Multimodal deepfakes can exhibit subtle visual artifacts and cross-modal inconsistencies, which remain challenging to detect, especially when detectors are trained primarily on curated synthetic forgeries. Such synthetic dependence can introduce dataset and generator bias, limiting scalability and robustness to unseen manipulations. We propose SAVe, a self-supervised audio-visual deepfake detection framework that learns entirely on authentic videos. SAVe generates on-the-fly, identity-preserving, region-aware self-blended pseudo-manipulations to emulate tampering artifacts, enabling the model to learn complementary visual cues across multiple facial granularities.

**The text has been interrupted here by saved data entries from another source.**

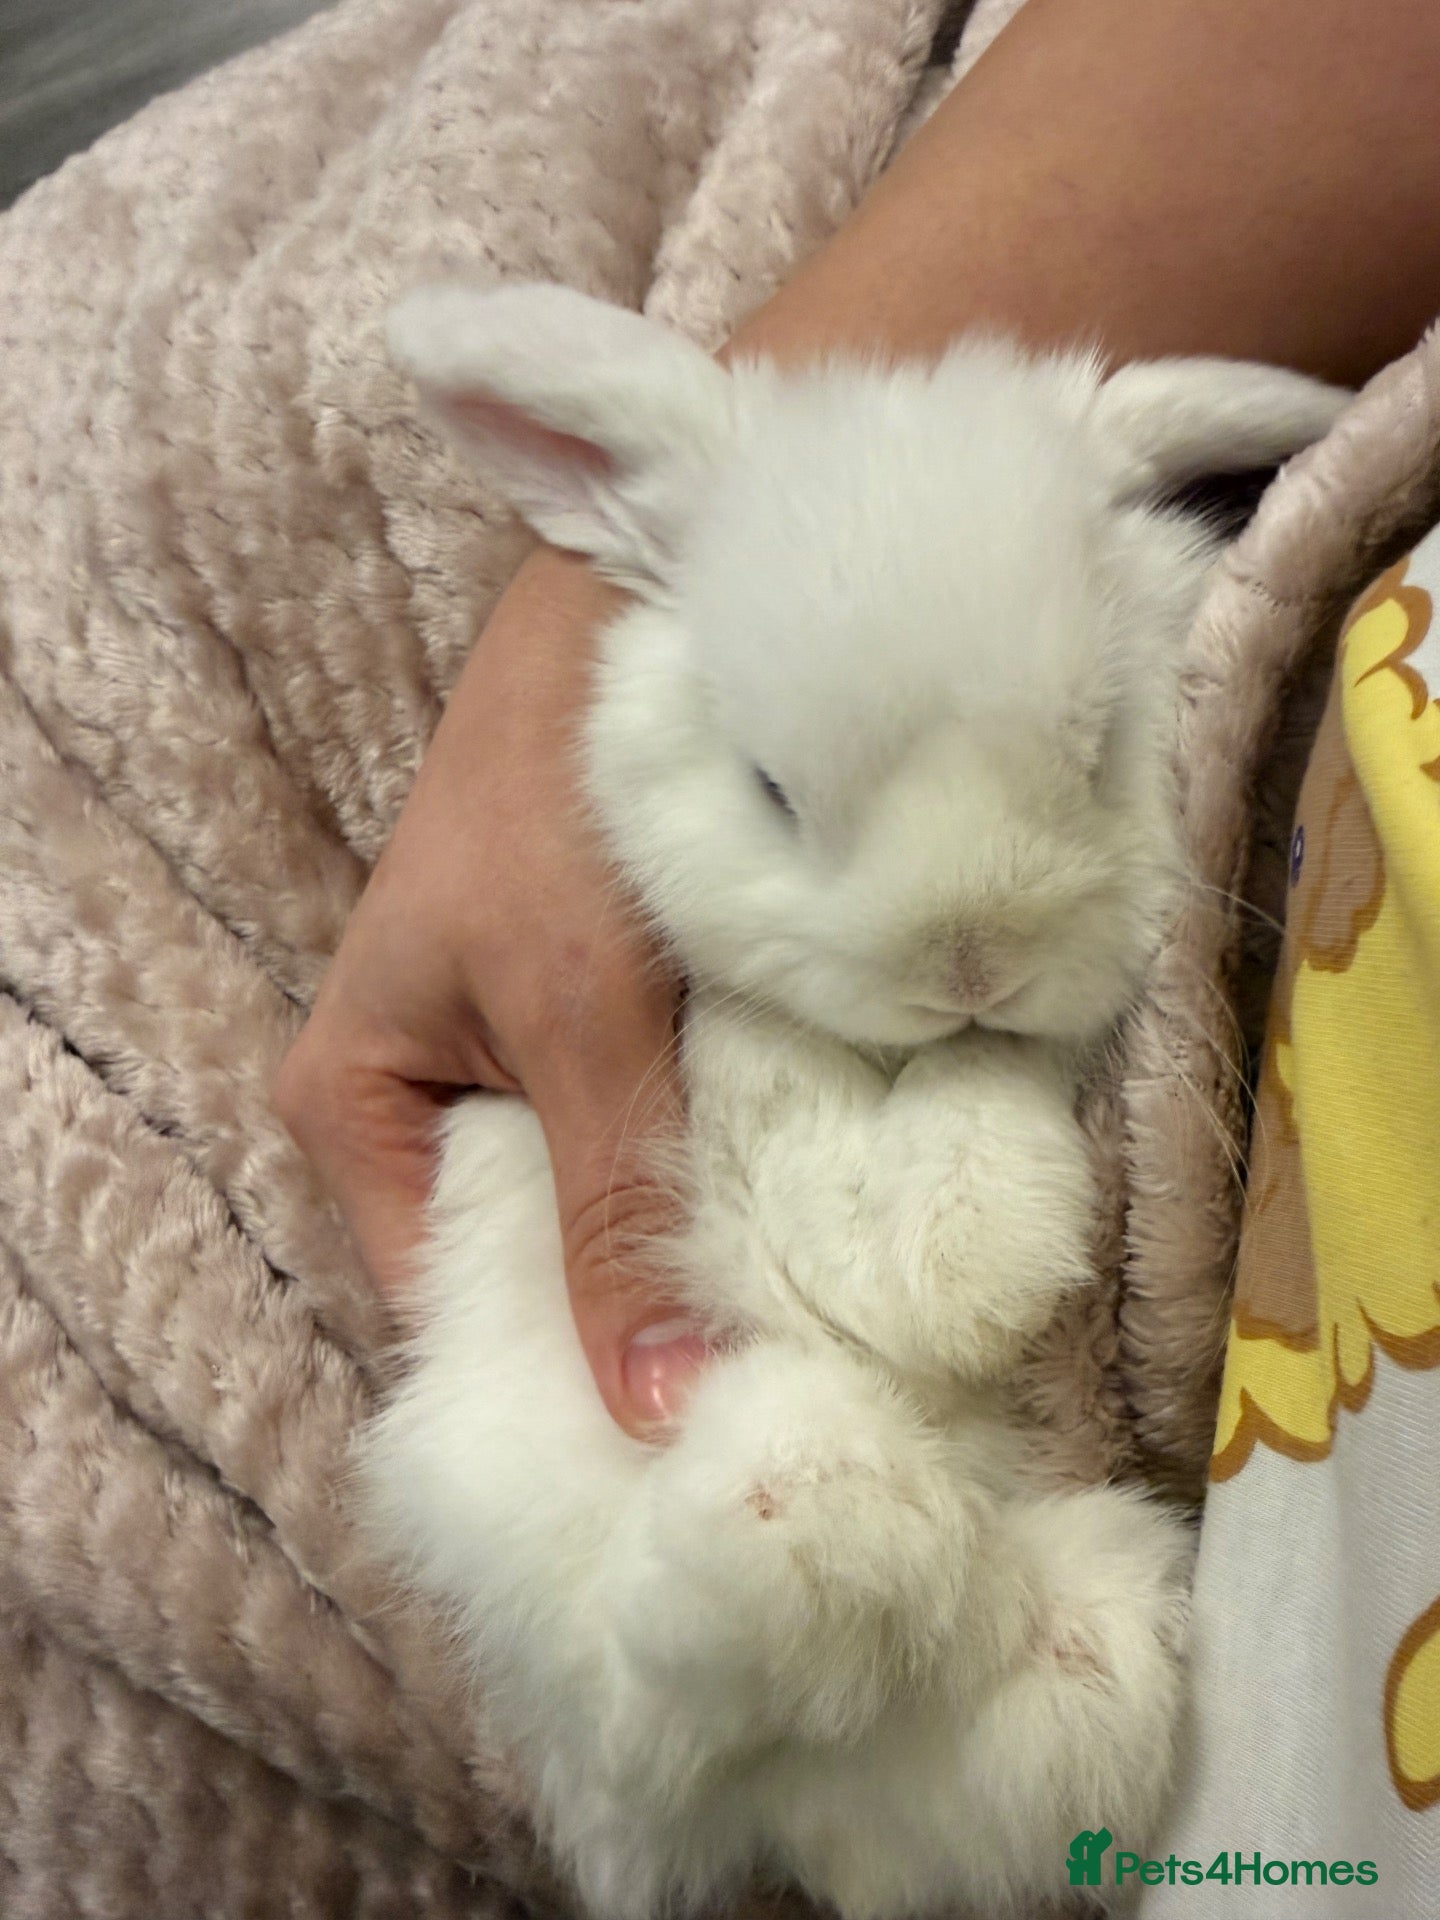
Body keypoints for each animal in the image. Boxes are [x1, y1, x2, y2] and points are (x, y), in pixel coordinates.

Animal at [360, 283, 1349, 1920]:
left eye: (1098, 747)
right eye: (771, 790)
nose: (968, 952)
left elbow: (984, 1083)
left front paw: (971, 1262)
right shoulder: (725, 1049)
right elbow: (792, 1115)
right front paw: (939, 1284)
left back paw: (947, 1595)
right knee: (650, 1709)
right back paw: (822, 1513)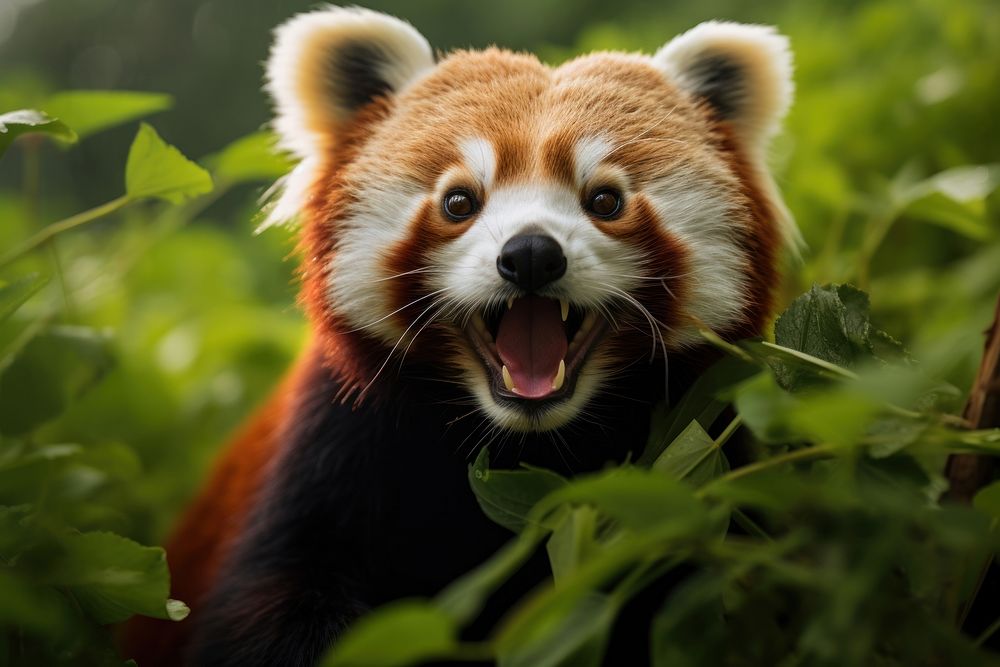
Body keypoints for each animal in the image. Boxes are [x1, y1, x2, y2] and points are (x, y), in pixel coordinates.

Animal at [123, 6, 796, 667]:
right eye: (459, 202)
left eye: (605, 200)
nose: (531, 255)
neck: (525, 446)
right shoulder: (329, 453)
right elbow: (273, 609)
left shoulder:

To capture cross-modal evidence, SAVe also models lip-speech synchronization via an audio-visual alignment component that detects temporal misalignment patterns characteristic of audio-visual forgeries. Experiments on FakeAVCeleb and AV-LipSync-TIMIT demonstrate competitive in-domain performance and strong cross-dataset generalization, highlighting self-supervised learning as a scalable paradigm for multimodal deepfake detection.

Paper Structure

This paper contains 21 sections, 3 equations, 3 figures, 5 tables.

Figures (3)

  • Figure 1: Prior visual/audio-visual deepfake detectors typically rely on manipulated training data and task-specific preprocessing, using either visual-only models or audio-visual synchronization cues with ad-hoc fusion, which can lead to poor generalization under unseen generators. In contrast, the proposed model, SAVe, is trained exclusively on authentic videos by generating on-the-fly, identity-preserving self-blended pseudo-manipulations. SAVe combines FaceBlend, LipBlend, LowerFaceBlend, and AVSync features via a Fusion head for robust real/fake prediction.

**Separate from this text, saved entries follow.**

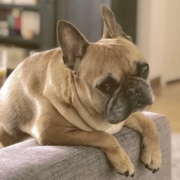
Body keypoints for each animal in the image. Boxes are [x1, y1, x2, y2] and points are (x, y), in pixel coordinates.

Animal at [0, 5, 162, 177]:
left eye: (145, 69)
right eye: (106, 86)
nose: (133, 90)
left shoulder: (124, 116)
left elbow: (149, 123)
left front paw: (153, 154)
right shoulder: (53, 132)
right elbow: (103, 136)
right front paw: (123, 161)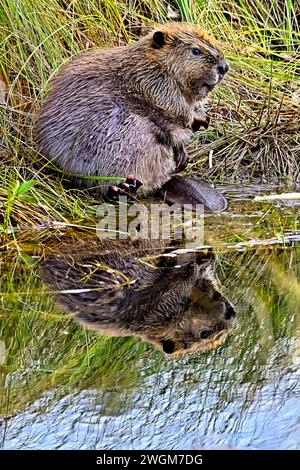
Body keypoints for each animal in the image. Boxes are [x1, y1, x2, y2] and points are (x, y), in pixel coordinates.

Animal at [37, 23, 230, 212]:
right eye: (195, 51)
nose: (224, 67)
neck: (149, 64)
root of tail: (163, 183)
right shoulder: (156, 85)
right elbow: (175, 114)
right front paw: (199, 119)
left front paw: (187, 150)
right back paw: (124, 188)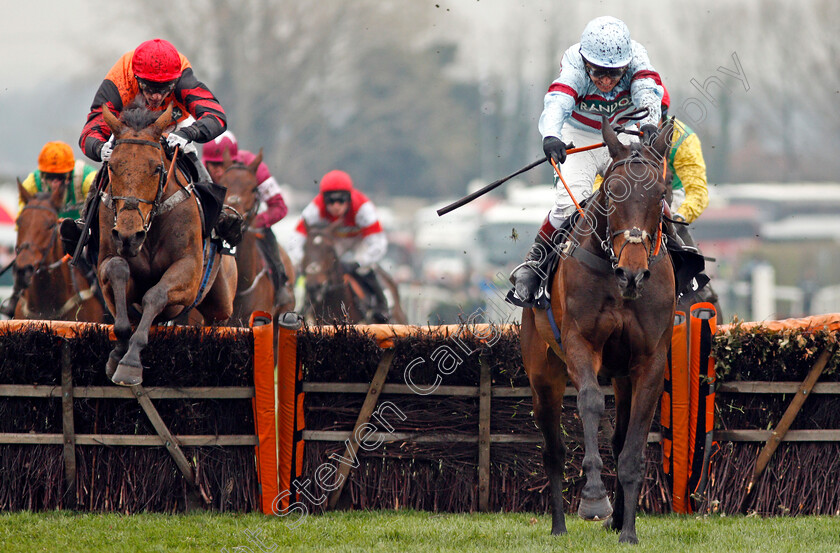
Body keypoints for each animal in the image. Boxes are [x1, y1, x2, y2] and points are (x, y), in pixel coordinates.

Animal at [97, 105, 238, 386]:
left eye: (156, 168)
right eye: (113, 167)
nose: (129, 236)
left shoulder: (190, 272)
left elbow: (156, 294)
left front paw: (130, 363)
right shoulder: (106, 258)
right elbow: (118, 270)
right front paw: (119, 352)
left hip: (220, 305)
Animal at [524, 116, 676, 544]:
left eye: (661, 193)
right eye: (611, 191)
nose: (632, 274)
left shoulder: (649, 362)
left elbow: (632, 446)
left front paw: (628, 530)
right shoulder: (581, 344)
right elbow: (590, 402)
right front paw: (594, 498)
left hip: (622, 376)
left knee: (619, 436)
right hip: (542, 373)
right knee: (553, 451)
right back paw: (559, 527)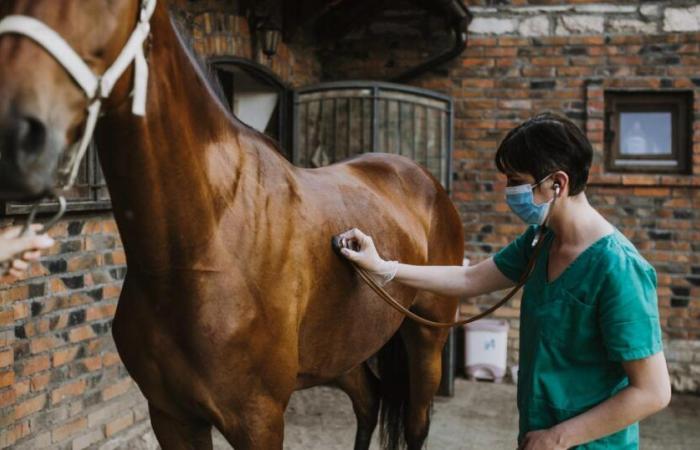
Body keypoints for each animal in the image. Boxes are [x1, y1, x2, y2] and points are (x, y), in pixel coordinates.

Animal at [1, 1, 464, 448]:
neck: (206, 246)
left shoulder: (258, 420)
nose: (16, 133)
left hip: (426, 339)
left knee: (416, 424)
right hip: (341, 352)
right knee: (368, 402)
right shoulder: (171, 416)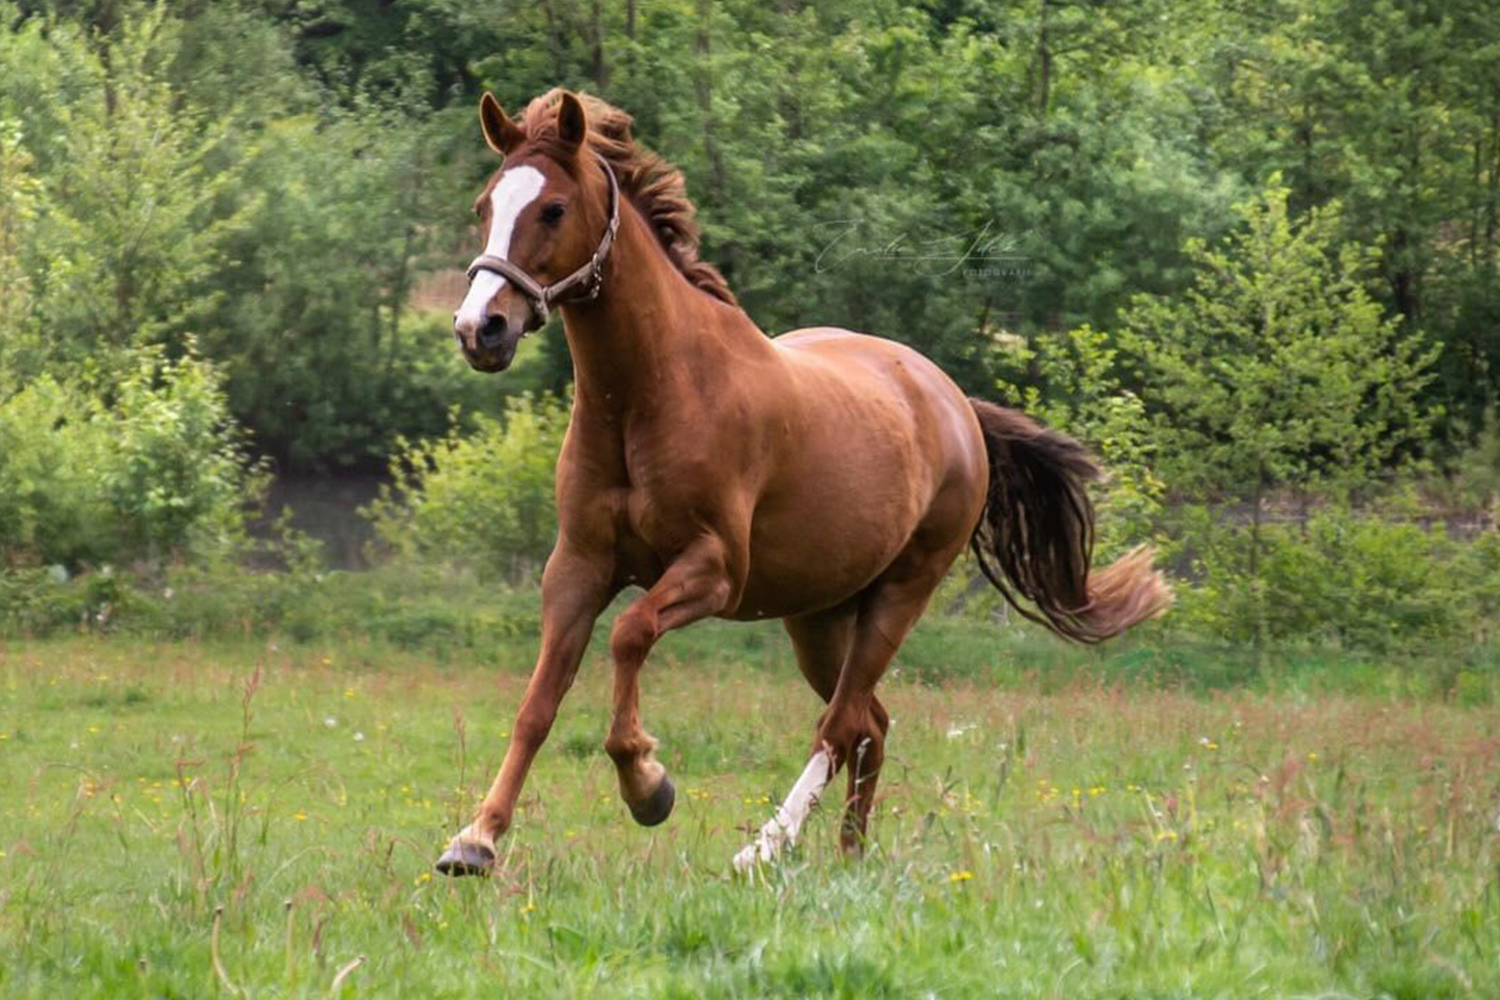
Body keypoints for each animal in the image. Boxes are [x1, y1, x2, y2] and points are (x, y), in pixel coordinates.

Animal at [438, 91, 1170, 875]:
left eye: (552, 209)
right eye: (484, 205)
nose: (480, 328)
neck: (652, 393)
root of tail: (956, 407)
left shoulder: (714, 571)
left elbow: (631, 634)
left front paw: (647, 784)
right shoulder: (576, 568)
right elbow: (538, 704)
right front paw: (475, 840)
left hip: (899, 596)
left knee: (840, 722)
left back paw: (764, 848)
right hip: (818, 618)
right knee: (870, 722)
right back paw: (849, 854)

  • Figure 2: Overview of the proposed SAVe framework, a self-supervised learning (SSL) audio-visual deepfake detection method trained solely using authentic data. Given an input video, visual frames and audio are extracted, in the AVSync branch, both modalities are encoded by AV-HuBERT to obtain audio ($F_a$) and visual ($F_v$) representations, which are then processed by an alignment network to produce an audio-visual misalignment score that reflects lip-speech synchronization consistency. In parallel, the SS-VPFG module synthesizes on-the-fly pseudo-forged visual samples via identity-preserving self-blending over multiple facial regions, enabling region-aware supervision: (face (real $\text{I}_{\text{FR}}$ vs. fake $\text{I}_{\text{FB}}$), lip (real $\text{I}_{\text{LR}}$ vs. fake $\text{I}_{\text{LB}}$), and lower-face (real $\text{I}_{\text{LFR}}$ vs. fake $\text{I}_{\text{LFB}}$)) to provide region-aware supervision. Finally, region-specific visual features and AVSync misalignment cues are aggregated by the Fusion module to output the final prediction (Real/Fake).

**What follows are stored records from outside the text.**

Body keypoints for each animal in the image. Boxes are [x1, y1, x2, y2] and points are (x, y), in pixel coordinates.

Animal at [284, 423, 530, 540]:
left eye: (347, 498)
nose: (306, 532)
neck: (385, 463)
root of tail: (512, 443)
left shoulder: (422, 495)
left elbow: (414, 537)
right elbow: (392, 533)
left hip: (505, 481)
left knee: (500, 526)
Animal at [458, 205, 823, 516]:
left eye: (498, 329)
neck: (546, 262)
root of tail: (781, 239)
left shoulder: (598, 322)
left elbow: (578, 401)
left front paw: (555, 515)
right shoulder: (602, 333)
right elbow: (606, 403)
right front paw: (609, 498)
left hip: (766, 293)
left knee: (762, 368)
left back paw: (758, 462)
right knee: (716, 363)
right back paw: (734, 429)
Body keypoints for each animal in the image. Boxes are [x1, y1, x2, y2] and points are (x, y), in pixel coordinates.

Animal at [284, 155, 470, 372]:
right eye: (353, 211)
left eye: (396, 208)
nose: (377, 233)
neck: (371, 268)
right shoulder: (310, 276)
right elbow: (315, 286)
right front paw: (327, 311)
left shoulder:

  • Figure 3: Overview of the proposed Self-Supervised Visual Pseudo-Forgery Generation (SS-VPFG) module. Given a Base Image, the module first performs source-target augmentation and facial landmark detection to produce aligned source and target images. Three region-specific blending pipelines are then applied: FaceBlend, LipBlend, and LowerFaceBlend. Each pipeline extracts the corresponding region of interest (ROI), generates region masks, applies targeted augmentations, and outputs forged variants, namely $\text{I}_{\text{FB}}$, $\text{I}_{\text{LB}}$, and $\text{I}_{\text{LFB}}$, alongside their intermediate augmented results ($\text{I}_{\text{FR}}$, $\text{I}_{\text{LR}}$, and $\text{I}_{\text{LFR}}$). These pseudo forgeries provide diverse self-supervised signals for training visual forgery detectors.